ThreadPool thread affinities

It looks like ThreadPool just spawns a bunch of threads to be used for running jobs. Couldn’t this be made more (possibly much more) performant by setting the affinity for each thread such that the threads are locked to cores?

This helps with situations where the OS/some other app wants to run something on one core, so the OS boots one of the ThreadPool threads off to another core, which then runs (or something else runs) and boots another ThreadPool thread off to another core, and so on, causing a lot of context switches that could be avoided if the threads were just stuck to cores via affinity masks.

i.e. changing

void ThreadPool::createThreads (int numThreads, size_t threadStackSize)
{
    for (int i = jmax (1, numThreads); --i >= 0;)
        threads.add (new ThreadPoolThread (*this, threadStackSize));

    for (auto* t : threads)
        t->startThread();
}

to (untested)

void ThreadPool::createThreads (int numThreads, size_t threadStackSize)
{
    int numCpus = SystemStats::getNumCpus();
    for (int i = jmax (1, numThreads); --i >= 0;)
    {
        ThreadPoolThread* newThread = new ThreadPoolThread (*this, threadStackSize);
        uint32 affinityMask = 1 << (i % numSystemThreads);
        newThread->setAffinityMask (affinityMask);
        threads.add (newThread);
    }

    for (auto* t : threads)
        t->startThread();
}
2 Likes

The theory is that the OS should balance this kind of thing out for you in most cases, and usually works better than if you try to impose rules on it!

For example, if all your machine only has e.g. 4 threads that are busy at a particular moment, then the OS should easily be able to figure out that they should each have a core.

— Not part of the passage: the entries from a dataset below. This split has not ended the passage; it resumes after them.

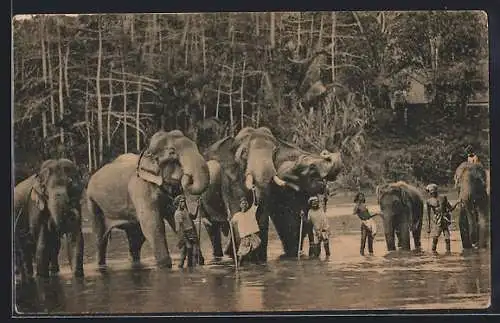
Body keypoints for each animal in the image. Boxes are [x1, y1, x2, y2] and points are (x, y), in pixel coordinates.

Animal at [85, 130, 210, 270]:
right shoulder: (140, 188)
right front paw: (165, 266)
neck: (147, 153)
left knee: (136, 239)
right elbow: (153, 224)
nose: (187, 176)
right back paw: (100, 266)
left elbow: (174, 217)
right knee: (100, 237)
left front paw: (200, 262)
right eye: (172, 153)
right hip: (93, 203)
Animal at [197, 126, 342, 264]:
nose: (326, 154)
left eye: (274, 153)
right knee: (211, 227)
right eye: (244, 153)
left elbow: (273, 218)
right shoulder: (230, 180)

However, if other apps or threads are also busy, then it might be best for the OS to put all your threads onto fewer cores so that the overall system performance is better, but if you’ve messed with the affinity then it doesn’t have that option.

If you’re unconcerned about it then I won’t worry about it either.

Perhaps one day I’ll write a benchmark out of curiosity. I would lean toward not trusting OS thread scheduling when trying to squeeze performance out of a thread pool, where a context switch could incur big penalties if the pool is saturated with jobs.